To find the most accurate answer to the above question, let us begin by abstractly acknowledging that the current war is a declaration of the failure of the political and developmental project of the state whose borders were drawn by the colonizer and named Sudan.

The sequence of events and decisions since 1956 and their accumulated results have produced a reality in which war was inevitable because it is a reality where moral references and the rule of law have receded, replaced by tools of violence, repression, corruption, and political money to buy loyalties as key elements in the conflict over power and wealth.

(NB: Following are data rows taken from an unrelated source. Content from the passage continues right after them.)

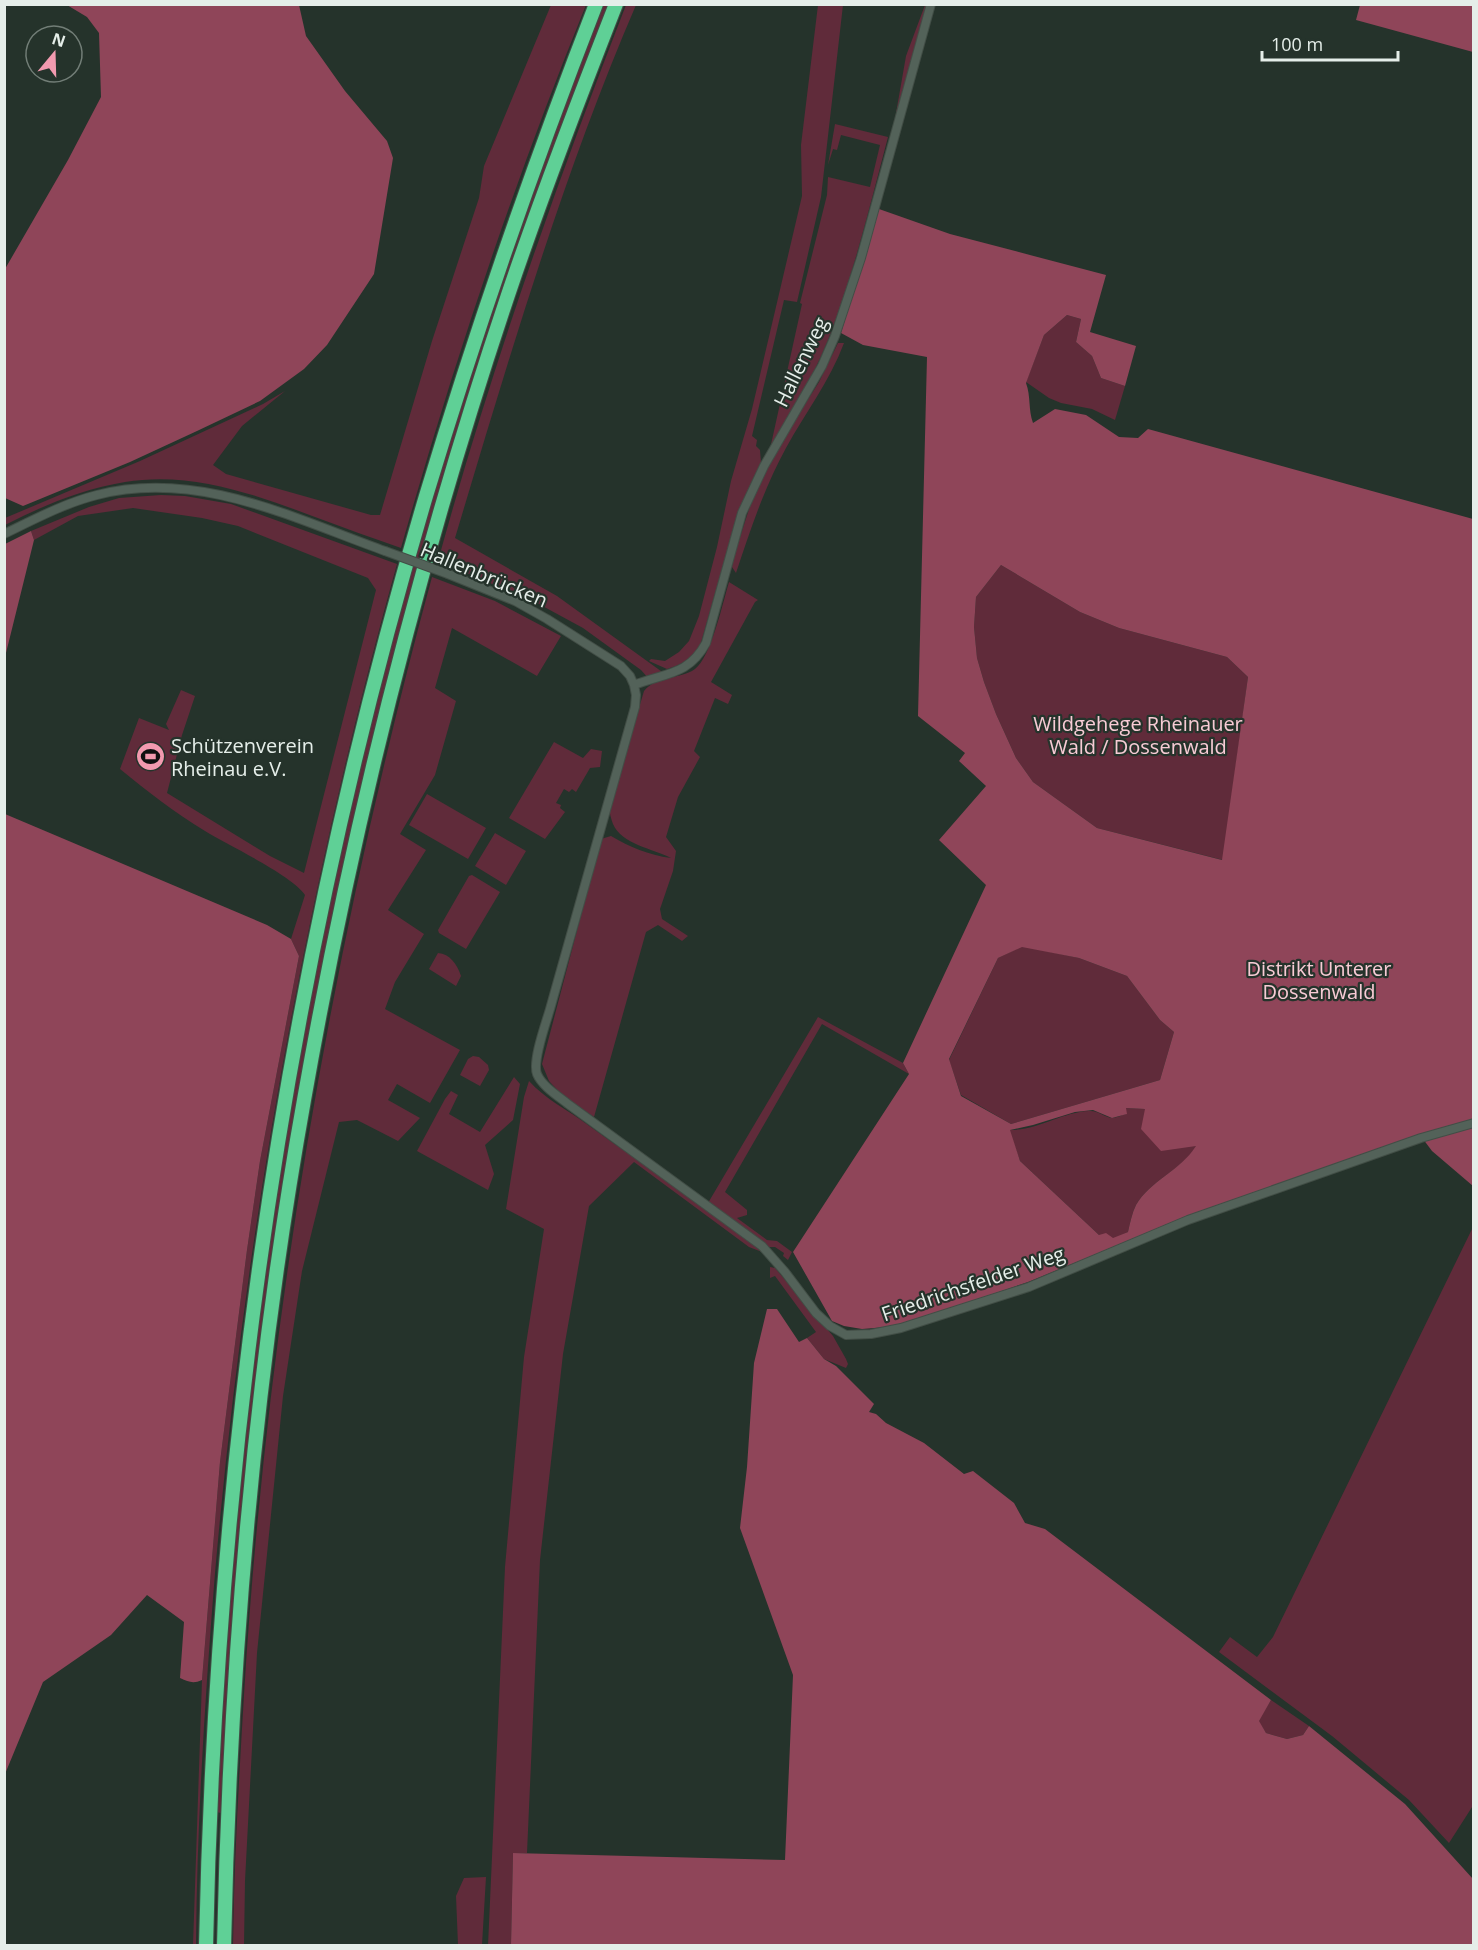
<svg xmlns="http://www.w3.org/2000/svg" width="1478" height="1950" viewBox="0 0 1478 1950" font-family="'Open Sans',sans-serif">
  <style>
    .green { fill: #602b3a }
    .forest { fill: #8f4559; fill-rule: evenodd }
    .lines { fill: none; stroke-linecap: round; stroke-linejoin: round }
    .street-casing { stroke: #424e46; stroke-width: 10 }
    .highway-casing { stroke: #424e46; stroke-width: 16 }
    .street { stroke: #536259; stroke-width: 8 }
    .highway { stroke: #5fd096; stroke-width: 14 }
    .street-bridge-casing { stroke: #424e46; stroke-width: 10; stroke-linecap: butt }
    .street-bridge { stroke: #536259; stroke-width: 8 }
    .labels { text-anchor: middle; stroke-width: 4.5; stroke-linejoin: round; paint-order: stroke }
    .street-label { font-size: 20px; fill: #e5eee9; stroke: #25332b }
    .park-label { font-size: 20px; fill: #f8cbd5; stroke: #25332b }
    .poi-label { font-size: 20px; fill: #e5eee9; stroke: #25332b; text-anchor: start }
  </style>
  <rect width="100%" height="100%" fill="#25332b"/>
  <path class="green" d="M551 5H586C514 182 453 364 401 548 373 538 344 528 315 517 254 494 191 471 125 482 82 489 42 506 5 525V518L140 461 263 404 285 391 242 426 213 465 226 474 371 515H380L432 341 479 198 484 166Z
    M603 5H608L547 166 376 729 344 861 290 1142 258 1367 244 1483 231 1637 221 1813 216 1812C223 1694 229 1576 242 1458 295 960 417 470 603 5Z
    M626 5H636C562 177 509 358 455 538L557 596 665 674 649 679 641 670 583 628 537 603 438 561C490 372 555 187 626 5Z
    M818 5H843L821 197 797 302 784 300 752 436 757 440 756 446 760 450 761 463 739 510 700 646C691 658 682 665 667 669L649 661 651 659 665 661 679 652 689 641 699 616 717 547 731 481 752 409 802 196 801 145Z
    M925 5H928L892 136 906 56Z
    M835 124 888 137C870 205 854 274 828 340 813 378 790 413 770 449L802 304 800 303 827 195 828 177 870 187 880 145 841 135 837 150 833 149 828 165Z
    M1067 315 1081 319 1076 342 1092 356 1101 378 1125 386 1115 420 1092 409 1061 403 1049 398 1026 382 1044 335Z
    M838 343H844C830 381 805 413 786 448 764 488 750 531 736 573L732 567 733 559 751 503 763 477 780 444 819 382Z
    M161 495 185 496 231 504 397 564C305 894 245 1232 215 1573 205 1697 197 1821 196 1945H193L202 1680 220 1462 247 1250 260 1161 299 956 291 939 305 895C293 876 228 845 205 831 175 813 147 791 120 769L139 718 169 730 166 724 181 690 195 696 182 735 167 793 270 856 304 873 376 590 368 578 238 526 202 518 133 508 78 516 34 540 31 531 89 507 119 498Z
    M1001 565 1080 612 1119 628 1227 657 1248 677 1223 860 1097 828 1033 782 1016 758 996 714 984 682 977 658 974 627 976 597Z
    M432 577 495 601 561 636 537 676 452 628 435 688 456 701 435 775 400 834 426 850 388 910 424 934 395 982 385 1009 460 1050 430 1103 397 1084 388 1100 420 1118 398 1141 357 1120 339 1122 302 1271 283 1396 257 1653 245 1881 244 1945H233C234 1862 239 1778 244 1695 267 1316 333 942 432 577Z
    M729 582 758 600 755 602 711 682 732 695 728 704 715 698 694 751 700 757 678 797 666 837 676 851 673 871 660 909 662 919 688 936 682 941 658 925 646 932 594 1117 562 1095 549 1081 542 1064 601 839 611 836C630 847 648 855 671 858 654 849 621 844 613 824 611 819 610 814 609 809L644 691C657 675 679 680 695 669 711 657 723 602 729 582Z
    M554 742 583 758 591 749 602 751 600 767 590 768 576 792 572 789 569 792 564 789 556 803 561 805 560 808 565 812 545 839 509 818Z
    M427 794 486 828 468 859 409 825Z
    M495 833 526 851 506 885 475 866Z
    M472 875 500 892 466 949 439 933 438 930 469 876Z
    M1022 946 1079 958 1127 976 1160 1020 1174 1032 1160 1080 1011 1124 961 1095 949 1060 998 958Z
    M438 953C450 954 457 964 461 976L456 986 429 969Z
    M818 1017 903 1063 909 1074 822 1024 725 1192 747 1210V1215L737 1218 767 1240 777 1241 792 1252 788 1260 783 1256 784 1253 775 1247H769L708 1203Z
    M473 1056 479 1057 488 1065 489 1070 480 1086 460 1075 468 1059Z
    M514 1077 520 1084 513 1120 485 1145 494 1174 488 1190 417 1151 445 1099 451 1091 458 1095 449 1114 480 1132Z
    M529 1081C545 1099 568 1110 588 1125 646 1167 708 1206 762 1252L749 1247 634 1162 589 1206 563 1354 540 1560 527 1853H513L511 1945 488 1946 505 1567 524 1357 544 1229 506 1209 524 1097Z
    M1126 1108 1145 1109 1189 1146H1197C1181 1170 1150 1181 1136 1205 1132 1213 1130 1223 1128 1232L1113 1239 1099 1235 1020 1161 1009 1130C1037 1131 1062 1112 1089 1111 1098 1110 1104 1117 1112 1118 1116 1118 1122 1115 1126 1114Z
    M1473 1227 1474 1804 1449 1843 1409 1800 1332 1736 1219 1652 1230 1637 1257 1657 1273 1637Z
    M770 1267 775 1268 781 1275 833 1336 846 1359 848 1364 846 1368 824 1359 807 1338 816 1332 775 1276 770 1278Z
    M1271 1700 1309 1726 1303 1735 1287 1739 1266 1733 1258 1721Z
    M486 1877 482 1945H458L456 1896 464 1878Z"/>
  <path class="forest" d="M67 5H299L306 36 345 91 387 141 393 158 374 274 327 345 304 369 260 401 197 431 130 462 23 506 5 498V269L68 160 101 97 99 33 87 17Z
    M1360 5H1473V52L1356 20Z
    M879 209 950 234 1106 275 1090 332 1136 346 1125 386 1101 378 1092 356 1076 342 1081 319 1067 315 1044 335 1026 383C1031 396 1028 410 1033 423L1055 409 1086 415 1119 437 1138 438 1148 429 1473 519V1186L1432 1151 1420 1135 1187 1217 1028 1282 899 1326 862 1329 844 1326 832 1321 793 1252 909 1074 903 1063 986 885 939 840 986 786 959 761 965 753 918 716 927 357 863 345 841 333ZM1001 565 1080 612 1119 628 1227 657 1248 677 1222 860 1097 828 1033 782 1016 758 996 714 984 682 977 658 974 627 976 597ZM1022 947 1079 958 1127 976 1160 1020 1174 1032 1160 1080 1011 1124 961 1096 949 1059 998 958ZM1126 1108 1145 1109 1141 1129 1161 1151 1196 1146C1181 1170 1150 1181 1136 1205 1132 1213 1130 1223 1128 1232L1113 1238 1106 1233 1099 1235 1020 1161 1010 1130 1033 1125 1075 1112 1093 1110 1112 1118 1127 1114Z
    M31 531 34 540 5 657V544Z
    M5 814 267 925 291 939 299 956 260 1161 247 1250 220 1462 202 1680C193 1684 189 1682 180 1678L184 1622 147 1595 111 1635 43 1682 5 1774Z
    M767 1309H777L799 1342 807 1338 824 1359 836 1366 874 1404 869 1412 876 1414 886 1423 924 1443 964 1474 973 1471 1014 1503 1025 1523 1045 1529 1271 1700 1259 1721 1266 1733 1287 1739 1303 1735 1309 1726 1405 1804 1473 1879V1945H511L513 1853 785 1860 793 1675 740 1528 747 1467 754 1363Z"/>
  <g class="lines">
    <defs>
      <path id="street" d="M4 534C35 519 65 503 97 495 197 469 293 518 385 551
        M448 574 515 601 547 619 621 666 630 676 634 685 636 695 635 707 550 1009C546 1023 532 1061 537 1074 542 1086 558 1096 568 1104L762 1246 785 1272 816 1313 830 1326 846 1335 871 1334 901 1328 1029 1287 1188 1220 1421 1138 1474 1123
        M634 685C665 673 689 675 706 643L742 513 764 466 822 366 835 336 861 258 931 4"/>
      <path id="highway" d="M206 1946C216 1456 286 966 426 496 476 330 533 166 596 4
        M224 1946C230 1662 254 1379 304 1100 352 827 420 557 508 295 541 197 578 101 616 4"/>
    </defs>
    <use href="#street" class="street-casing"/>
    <use href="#highway" class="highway-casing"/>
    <use href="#street" class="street"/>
    <use href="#highway" class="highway"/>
    <defs>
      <path id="street-bridge" d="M385 551 448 574"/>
    </defs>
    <use href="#street-bridge" class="street-bridge-casing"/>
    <use href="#street-bridge" class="street-bridge"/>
  </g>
  <defs>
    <symbol id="stadium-disc" viewBox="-11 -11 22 22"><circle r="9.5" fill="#f29aaf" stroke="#25332b"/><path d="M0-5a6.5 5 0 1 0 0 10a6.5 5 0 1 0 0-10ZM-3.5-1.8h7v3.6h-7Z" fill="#111"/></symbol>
  </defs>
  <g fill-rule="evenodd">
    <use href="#stadium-disc" x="134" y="740" width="33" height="33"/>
  </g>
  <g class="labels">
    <g class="street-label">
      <text transform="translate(801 362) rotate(-64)" y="7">Hallenweg</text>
      <text transform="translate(484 575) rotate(23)" y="7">Hallenbrücken</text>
      <text transform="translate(973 1284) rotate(-19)" y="7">Friedrichsfelder Weg</text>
    </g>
    <g class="park-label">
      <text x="1138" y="731">Wildgehege Rheinauer<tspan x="1138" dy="23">Wald / Dossenwald</tspan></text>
      <text x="1319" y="976">Distrikt Unterer<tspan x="1319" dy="23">Dossenwald</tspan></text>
    </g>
    <g class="poi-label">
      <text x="171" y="753">Schützenverein<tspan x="171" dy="23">Rheinau e.V.</tspan></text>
    </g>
  </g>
  <rect width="1478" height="1950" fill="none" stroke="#e5eee9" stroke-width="12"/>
  <g transform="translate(54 54) rotate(19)"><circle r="28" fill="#25332b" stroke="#727e77" stroke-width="1.5"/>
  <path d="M0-4.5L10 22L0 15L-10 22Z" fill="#f29aaf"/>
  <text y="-9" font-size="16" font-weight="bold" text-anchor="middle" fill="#e5eee9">N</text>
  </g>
  <path d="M1262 51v9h136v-9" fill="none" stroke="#e5eee9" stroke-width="3"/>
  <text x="1271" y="51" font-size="18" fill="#e5eee9" stroke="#25332b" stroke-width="4.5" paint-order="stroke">100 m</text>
</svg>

This means the question these articles seek to partially answer is how to sustainably stop the war, remove weapons and corruption as tools to resolve political, social, and economic conflicts, and replace them with sound tools that allow Sudanese peoples to peacefully coexist on this defined geographic area. And allow them to build a sovereign state whose institutions represent all citizens, to which individuals and groups owe allegiance as a priority preceding all forms of religious, tribal, ethnic, sectarian, or other loyalties, and whose authority is voluntarily submitted to by all individuals and groups, embodied by its monopoly on legal violence and its effective presence—through them—at the sovereign, legislative, executive, and judicial levels. A state where all individuals and groups belonging to it, without discrimination, have the ability for free social and political mobility and participation in managing state apparatuses equally… a state that accommodates all.